Are there any vinyl records from your favorite bands that you have yet to obtain because of their limited edition nature that you wish you owned?
I’d really like a copy of the first Specials LP. My future wife got me a copy for my birthday one year, and I lent it to a friend in Georgia, then moved out of Georgia and haven’t seen that friend since unfortunately. I’d love another copy of that. I also heard Lily Allen did a ska 45 and I’d like to just hear that if it exists. It’d be nice to have the Replacements records on vinyl, but that’s another situation where it’s like $20 for a reissue of the record and I just can’t justify spending that money sometimes… I’d like to find cheap copies of the early presses. That goes for most music.
You’ll be in Australia in a couple of weeks, what are you looking forward to about the tour?
Is “everything” too vague an answer? Being able to travel to another country for free because I wrote a few sad songs is probably the best thing about my life. Honestly. I’m looking forward to seeing a kangaroo, holding a koala, trying vegemite, going swimming, figuring out what the cheap shitty beer in Australia is and drinking too much of it. I also think that our keyboard player Matt might head out for a little bit, and another buddy from the states might join up for a few dates as well and it’ll be fun being in new weird situations with those awesome buds. Also, it seems on my days off I’ll be riding a moped through the countryside of Bali, so that doesn’t sound too bad.
Given it’s the first time in the country, what are you expectations of the shows and the tour?

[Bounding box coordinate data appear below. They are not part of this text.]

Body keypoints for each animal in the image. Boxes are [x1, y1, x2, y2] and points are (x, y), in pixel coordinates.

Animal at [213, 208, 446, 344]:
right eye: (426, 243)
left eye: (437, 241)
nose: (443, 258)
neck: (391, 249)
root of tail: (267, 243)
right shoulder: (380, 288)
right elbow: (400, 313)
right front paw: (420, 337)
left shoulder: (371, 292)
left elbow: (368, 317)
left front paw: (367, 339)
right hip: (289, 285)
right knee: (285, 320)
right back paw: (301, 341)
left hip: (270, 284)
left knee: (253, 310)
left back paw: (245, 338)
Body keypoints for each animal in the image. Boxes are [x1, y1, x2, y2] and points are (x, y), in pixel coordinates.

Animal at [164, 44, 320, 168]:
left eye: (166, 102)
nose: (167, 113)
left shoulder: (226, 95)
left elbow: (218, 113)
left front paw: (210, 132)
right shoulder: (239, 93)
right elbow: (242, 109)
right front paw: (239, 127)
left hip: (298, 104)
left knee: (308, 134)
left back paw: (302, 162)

The Brazil tour was terrifying and thankfully I was travelling with a group of really kind and fun people who made me feel like I’m at home. Playing for the first time in a new country with the iPod is really scary, because some people show up and are like “WHAT THE FUCK IS THIS? I WAITED FOR THIS?” It was like that in the states when we did the first few iPod tours too, and then eventually when people started understanding that it’s not some karaoke thing, those iPod tours starting going very, very well. On the nights where people don’t have their guard up and open up to having a good time with me, those night are fucking incredible especially in new countries. I don’t know what to expect and it’s all really exciting. These new experiences are honestly what make life worth living for me.
BTMI is renowned for your live shows, if you can tell Australians to bring one thing to the shows, what would that be?
Bring a good attitude? Don’t try to fight me please? That happened a bunch on the last tour, a lot of weird macho aggression, someone even sprained my wrist at one of the dates. So don’t do that, ’cause I really need to be able to play guitar on this one. And don’t try to fight anyone else, or get too drunk and pushy. Just dance and have a good time. Everyone gets to have a good time. And come up and say hi if you wanna come up and say hi. I’m just a normal guy who has a pretty lucky situation. Besides, everyone likes talking about music, movies and books, right?
Are there any questions that you wish we would have asked or parting words for our readers?
The same question no one ever asks me.
Would you like $100? The answer is yes.